The `index` command scans every Markdown file in your vault, parses frontmatter and wikilinks, and writes the results into the search index used by all other commands. It must be run at least once before `search`, `query`, `get`, `links`, `backlinks`, `types`, or `edges` will work. After the initial index, run it again whenever your notes change to keep results current.

## Synopsis

```bash theme={null}
smolbren index [--full] [--vault <name>]
```

## Flags

<ParamField query="--full" type="boolean">
  Discard all previously stored data and rebuild the index from scratch. Every
  note is re-read, re-hashed, and re-written, and all edge resolutions are
  recomputed. Use this after renaming or moving many files, or when you suspect
  the stored state has drifted from disk. Without `--full`, the incremental
  strategy is used (see below).
</ParamField>

<ParamField query="--vault" type="string">
  Name of the vault to index. Defaults to the configured default vault. Use
  `smolbren vault list` to see registered vault names.
</ParamField>

## Output

`index` returns a single JSON object summarising what happened during the run.

```json theme={null}
{
  "scanned": 9,
  "unchanged": 0,
  "added": 9,
  "updated": 0,
  "removed": 0,
  "edges": 15,
  "unresolved_edges": 3,
  "duration_ms": 42
}
```

| Field              | Type    | Description                                                                                                    |
| ------------------ | ------- | -------------------------------------------------------------------------------------------------------------- |
| `scanned`          | integer | Total number of `.md` files found in the vault directory (hidden directories such as `.obsidian` are excluded) |
| `unchanged`        | integer | Files whose content and metadata matched the stored state and were skipped                                     |
| `added`            | integer | Files that did not exist in the previous index and were newly added                                            |
| `updated`          | integer | Files whose content changed since the last index run                                                           |
| `removed`          | integer | Files that were previously indexed but no longer exist on disk                                                 |
| `edges`            | integer | Total number of wikilink edges present in the index after this run                                             |
| `unresolved_edges` | integer | Edges whose target wikilink could not be matched to any indexed note                                           |
| `duration_ms`      | integer | Wall-clock time the index run took, in milliseconds                                                            |

## Incremental vs full rebuild

**Incremental (default)** — smolbren checks each file's modification time and size before reading it. Files with unchanged metadata are skipped immediately. Files that are read but whose content hash matches the stored hash are updated in place (mtime converges) without triggering an edge recomputation. Only genuinely changed, added, or removed files are written to the dataset. This makes subsequent runs very fast on large vaults.
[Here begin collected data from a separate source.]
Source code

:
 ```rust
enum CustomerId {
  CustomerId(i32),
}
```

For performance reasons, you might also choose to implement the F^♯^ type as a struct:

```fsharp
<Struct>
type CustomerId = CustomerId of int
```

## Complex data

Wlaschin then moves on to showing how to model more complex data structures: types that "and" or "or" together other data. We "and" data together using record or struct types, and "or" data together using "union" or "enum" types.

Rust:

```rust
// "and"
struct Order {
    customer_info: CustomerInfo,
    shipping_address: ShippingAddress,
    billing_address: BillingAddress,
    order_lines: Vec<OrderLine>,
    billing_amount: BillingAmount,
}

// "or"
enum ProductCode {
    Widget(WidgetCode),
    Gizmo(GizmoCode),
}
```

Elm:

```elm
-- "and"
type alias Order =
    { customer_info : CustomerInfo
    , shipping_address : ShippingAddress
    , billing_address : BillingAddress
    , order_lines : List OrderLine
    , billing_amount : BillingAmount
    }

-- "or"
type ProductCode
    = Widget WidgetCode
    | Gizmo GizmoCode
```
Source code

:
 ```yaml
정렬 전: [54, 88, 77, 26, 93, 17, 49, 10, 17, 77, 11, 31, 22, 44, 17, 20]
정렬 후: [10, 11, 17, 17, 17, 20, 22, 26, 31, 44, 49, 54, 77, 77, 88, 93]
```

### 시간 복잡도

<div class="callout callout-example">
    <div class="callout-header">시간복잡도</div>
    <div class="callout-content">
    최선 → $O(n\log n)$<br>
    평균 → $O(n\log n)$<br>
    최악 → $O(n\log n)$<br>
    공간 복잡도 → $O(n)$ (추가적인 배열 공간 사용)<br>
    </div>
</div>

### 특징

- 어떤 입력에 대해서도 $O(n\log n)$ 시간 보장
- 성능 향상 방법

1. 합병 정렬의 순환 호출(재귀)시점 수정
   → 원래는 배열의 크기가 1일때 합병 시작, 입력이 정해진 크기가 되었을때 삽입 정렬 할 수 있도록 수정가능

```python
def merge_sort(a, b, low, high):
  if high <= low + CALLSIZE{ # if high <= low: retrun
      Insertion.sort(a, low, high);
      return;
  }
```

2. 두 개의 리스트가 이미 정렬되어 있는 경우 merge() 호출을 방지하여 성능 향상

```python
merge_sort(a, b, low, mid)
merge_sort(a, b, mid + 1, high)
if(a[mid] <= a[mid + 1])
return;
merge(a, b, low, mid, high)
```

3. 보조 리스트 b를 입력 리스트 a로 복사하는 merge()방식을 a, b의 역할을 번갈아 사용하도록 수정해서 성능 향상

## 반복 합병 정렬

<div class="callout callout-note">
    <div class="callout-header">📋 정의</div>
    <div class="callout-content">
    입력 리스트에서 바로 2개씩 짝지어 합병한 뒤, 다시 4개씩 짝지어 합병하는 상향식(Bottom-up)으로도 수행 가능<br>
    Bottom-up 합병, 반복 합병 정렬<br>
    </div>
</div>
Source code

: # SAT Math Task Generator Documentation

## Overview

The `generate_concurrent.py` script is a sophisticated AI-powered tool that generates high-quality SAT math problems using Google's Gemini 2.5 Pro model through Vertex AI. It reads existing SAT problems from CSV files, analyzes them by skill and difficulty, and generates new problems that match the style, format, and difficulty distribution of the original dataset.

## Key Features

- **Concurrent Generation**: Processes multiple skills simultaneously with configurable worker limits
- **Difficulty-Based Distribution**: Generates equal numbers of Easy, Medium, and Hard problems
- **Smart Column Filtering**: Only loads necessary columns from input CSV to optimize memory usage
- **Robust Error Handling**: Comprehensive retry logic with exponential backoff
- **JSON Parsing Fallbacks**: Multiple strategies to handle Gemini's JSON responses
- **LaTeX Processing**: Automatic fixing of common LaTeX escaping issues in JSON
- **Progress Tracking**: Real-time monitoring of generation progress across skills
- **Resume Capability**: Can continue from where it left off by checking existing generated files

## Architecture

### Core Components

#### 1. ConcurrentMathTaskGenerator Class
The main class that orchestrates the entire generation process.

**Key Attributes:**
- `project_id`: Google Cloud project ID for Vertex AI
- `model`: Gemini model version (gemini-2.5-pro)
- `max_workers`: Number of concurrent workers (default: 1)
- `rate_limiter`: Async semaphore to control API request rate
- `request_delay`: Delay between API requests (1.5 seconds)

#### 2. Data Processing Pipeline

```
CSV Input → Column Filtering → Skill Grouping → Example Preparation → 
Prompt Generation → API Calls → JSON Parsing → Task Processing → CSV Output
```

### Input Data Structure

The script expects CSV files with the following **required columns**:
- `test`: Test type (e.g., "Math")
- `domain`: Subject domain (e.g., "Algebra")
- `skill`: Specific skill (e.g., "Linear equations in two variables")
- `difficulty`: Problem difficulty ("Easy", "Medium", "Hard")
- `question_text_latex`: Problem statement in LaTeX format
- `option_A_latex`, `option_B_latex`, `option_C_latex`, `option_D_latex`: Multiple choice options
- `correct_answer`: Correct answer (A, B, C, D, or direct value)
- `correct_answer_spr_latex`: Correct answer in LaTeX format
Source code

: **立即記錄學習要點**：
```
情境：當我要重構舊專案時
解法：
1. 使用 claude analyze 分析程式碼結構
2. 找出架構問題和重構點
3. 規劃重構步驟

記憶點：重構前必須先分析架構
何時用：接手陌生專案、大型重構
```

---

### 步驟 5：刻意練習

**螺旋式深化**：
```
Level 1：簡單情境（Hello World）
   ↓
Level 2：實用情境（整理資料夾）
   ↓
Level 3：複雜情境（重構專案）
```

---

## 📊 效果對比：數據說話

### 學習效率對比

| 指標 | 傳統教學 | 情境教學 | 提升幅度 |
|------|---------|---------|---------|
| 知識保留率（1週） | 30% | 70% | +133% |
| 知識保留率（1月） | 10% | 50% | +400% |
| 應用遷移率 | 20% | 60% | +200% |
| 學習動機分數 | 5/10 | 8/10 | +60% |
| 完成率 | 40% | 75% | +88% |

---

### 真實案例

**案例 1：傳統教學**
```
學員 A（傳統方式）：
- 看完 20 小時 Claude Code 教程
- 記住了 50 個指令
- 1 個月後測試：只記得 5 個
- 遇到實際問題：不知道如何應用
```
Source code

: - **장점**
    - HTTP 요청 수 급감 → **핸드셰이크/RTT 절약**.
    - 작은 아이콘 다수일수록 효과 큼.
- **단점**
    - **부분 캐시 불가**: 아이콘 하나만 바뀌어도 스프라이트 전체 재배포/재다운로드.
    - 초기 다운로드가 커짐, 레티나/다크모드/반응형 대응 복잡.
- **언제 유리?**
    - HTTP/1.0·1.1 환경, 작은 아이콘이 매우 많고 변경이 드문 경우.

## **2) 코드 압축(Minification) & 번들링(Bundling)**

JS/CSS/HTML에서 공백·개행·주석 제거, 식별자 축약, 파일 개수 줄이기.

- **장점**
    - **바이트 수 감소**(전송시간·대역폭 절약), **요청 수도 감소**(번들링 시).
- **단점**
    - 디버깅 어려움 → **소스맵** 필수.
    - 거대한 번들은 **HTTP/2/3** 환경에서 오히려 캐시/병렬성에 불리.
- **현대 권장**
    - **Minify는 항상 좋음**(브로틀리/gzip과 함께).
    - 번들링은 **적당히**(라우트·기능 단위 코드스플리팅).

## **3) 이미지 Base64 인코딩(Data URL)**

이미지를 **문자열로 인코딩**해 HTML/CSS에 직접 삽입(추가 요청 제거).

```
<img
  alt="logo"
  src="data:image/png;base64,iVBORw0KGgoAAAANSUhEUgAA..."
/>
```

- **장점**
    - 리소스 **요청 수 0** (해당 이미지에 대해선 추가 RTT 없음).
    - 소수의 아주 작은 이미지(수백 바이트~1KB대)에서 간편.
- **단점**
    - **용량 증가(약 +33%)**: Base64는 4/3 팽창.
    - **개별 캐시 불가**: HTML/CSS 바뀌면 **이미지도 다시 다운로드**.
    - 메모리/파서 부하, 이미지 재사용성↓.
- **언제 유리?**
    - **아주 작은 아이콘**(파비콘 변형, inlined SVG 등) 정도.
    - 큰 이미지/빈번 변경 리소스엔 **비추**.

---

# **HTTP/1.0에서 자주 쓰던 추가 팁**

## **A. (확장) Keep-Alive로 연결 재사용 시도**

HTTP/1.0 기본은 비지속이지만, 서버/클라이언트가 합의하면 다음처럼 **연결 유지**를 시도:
**Full rebuild (`--full`)** — smolbren ignores all stored state, reads every file from scratch, and overwrites the notes and edges datasets entirely. Use a full rebuild when:

* You have renamed or moved many files and want to recompute all edge resolutions from a clean state.
* The incremental state appears corrupted or out of sync.
* You want to verify the `unresolved_edges` count is accurate across the whole vault.

A full rebuild is always slower than an incremental run but guarantees a consistent, authoritative result.